**Work request**
Go through the material underneath and show every line where the string "Sand" occurs.

━━━━━ Records to process

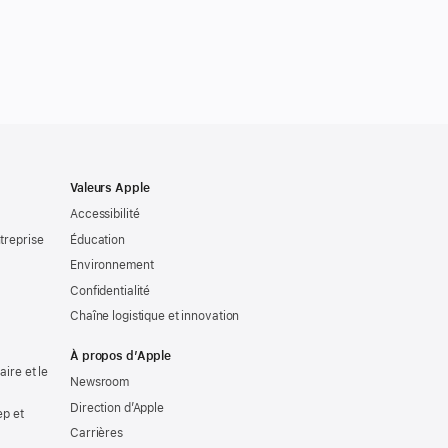
Valeurs Apple
Accessibilité
treprise
Éducation
Environnement
Confidentialité
Chaîne logistique et innovation
À propos d’Apple
ire et le
Newsroom
Direction d’Apple
ep et
Carrières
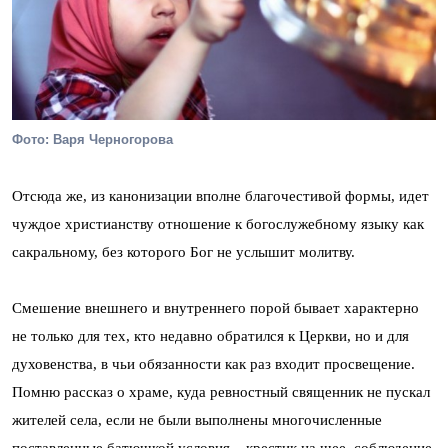
Фото: Варя Черногорова
Отсюда же, из канонизации вполне благочестивой формы, идет
чуждое христианству отношение к богослужебному языку как
сакральному, без которого Бог не услышит молитву.
Смешение внешнего и внутреннего порой бывает характерно
не только для тех, кто недавно обратился к Церкви, но и для
духовенства, в чьи обязанности как раз входит просвещение.
Помню рассказ о храме, куда ревностный священник не пускал
жителей села, если не были выполнены многочисленные
поставленные батюшкой условия – крестик на шее, соблюдение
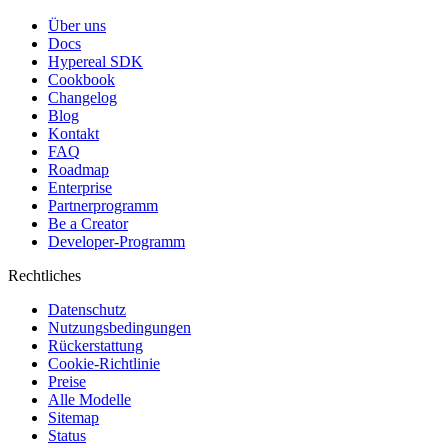
Über uns
Docs
Hypereal SDK
Cookbook
Changelog
Blog
Kontakt
FAQ
Roadmap
Enterprise
Partnerprogramm
Be a Creator
Developer-Programm
Rechtliches
Datenschutz
Nutzungsbedingungen
Rückerstattung
Cookie-Richtlinie
Preise
Alle Modelle
Sitemap
Status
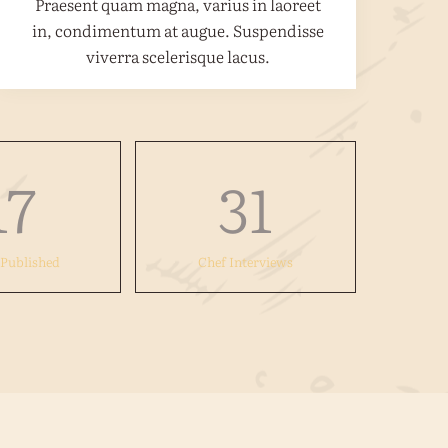
Praesent quam magna, varius in laoreet
in, condimentum at augue. Suspendisse
viverra scelerisque lacus.
17
31
 Published
Chef Interviews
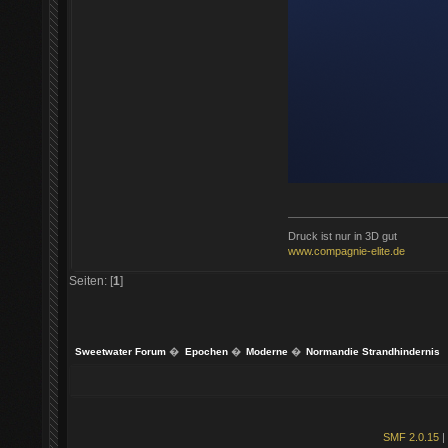
Druck ist nur in 3D gut
www.compagnie-elite.de
Seiten: [
1
]
Sweetwater Forum
�
Epochen
�
Moderne
�
Normandie Strandhindernis
SMF 2.0.15
|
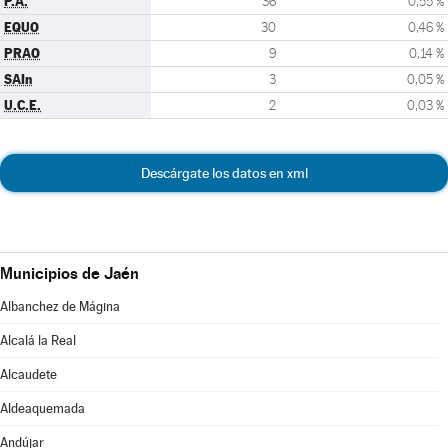
P.A.
36
0,55 %
EQUO
30
0,46 %
PRAO
9
0,14 %
SAIn
3
0,05 %
U.C.E.
2
0,03 %
Descárgate los datos en xml
Municipios de Jaén
Albanchez de Mágina
Alcalá la Real
Alcaudete
Aldeaquemada
Andújar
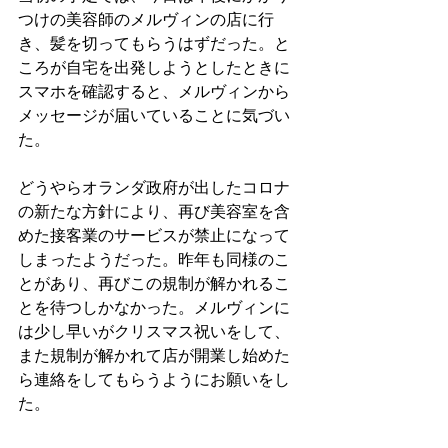
つけの美容師のメルヴィンの店に行
き、髪を切ってもらうはずだった。と
ころが自宅を出発しようとしたときに
スマホを確認すると、メルヴィンから
メッセージが届いていることに気づい
た。
どうやらオランダ政府が出したコロナ
の新たな方針により、再び美容室を含
めた接客業のサービスが禁止になって
しまったようだった。昨年も同様のこ
とがあり、再びこの規制が解かれるこ
とを待つしかなかった。メルヴィンに
は少し早いがクリスマス祝いをして、
また規制が解かれて店が開業し始めた
ら連絡をしてもらうようにお願いをし
た。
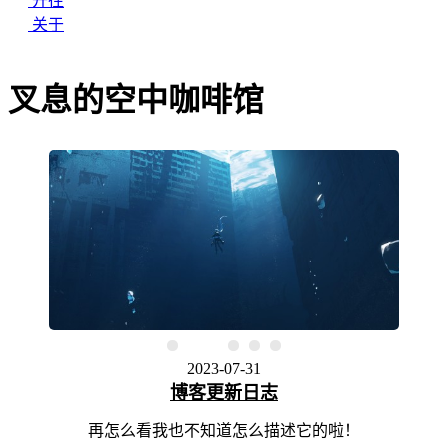
开往
关于
叉息的空中咖啡馆
2024-07-19
[持续更新]一个小白运营博客的一些常识、软件推
荐
再怎么看我也不知道怎么描述它的啦！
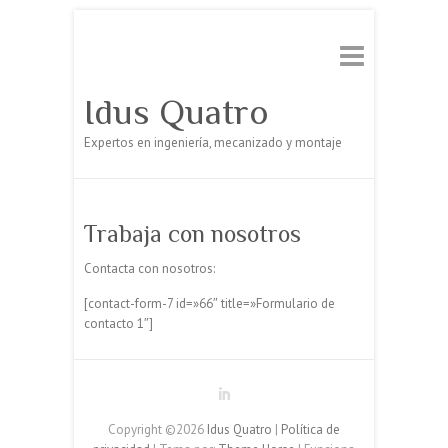
Idus Quatro
Expertos en ingeniería, mecanizado y montaje
Trabaja con nosotros
Contacta con nosotros:
[contact-form-7 id=»66″ title=»Formulario de
contacto 1″]
Copyright ©2026
Idus Quatro
|
Política de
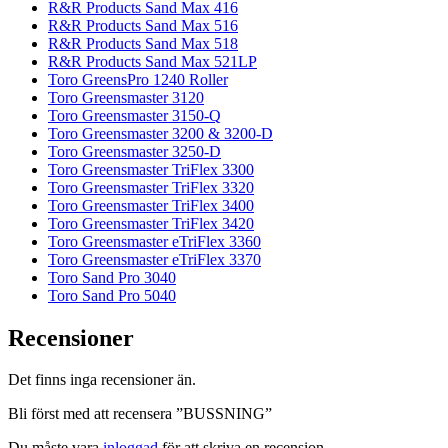
R&R Products Sand Max 416
R&R Products Sand Max 516
R&R Products Sand Max 518
R&R Products Sand Max 521LP
Toro GreensPro 1240 Roller
Toro Greensmaster 3120
Toro Greensmaster 3150-Q
Toro Greensmaster 3200 & 3200-D
Toro Greensmaster 3250-D
Toro Greensmaster TriFlex 3300
Toro Greensmaster TriFlex 3320
Toro Greensmaster TriFlex 3400
Toro Greensmaster TriFlex 3420
Toro Greensmaster eTriFlex 3360
Toro Greensmaster eTriFlex 3370
Toro Sand Pro 3040
Toro Sand Pro 5040
Recensioner
Det finns inga recensioner än.
Bli först med att recensera ”BUSSNING”
Du måste vara
inloggad
för att skriva en recension.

━━━━━━━━━━

**Expected answer**
R&R Products Sand Max 416
R&R Products Sand Max 516
R&R Products Sand Max 518
R&R Products Sand Max 521LP
Toro Sand Pro 3040
Toro Sand Pro 5040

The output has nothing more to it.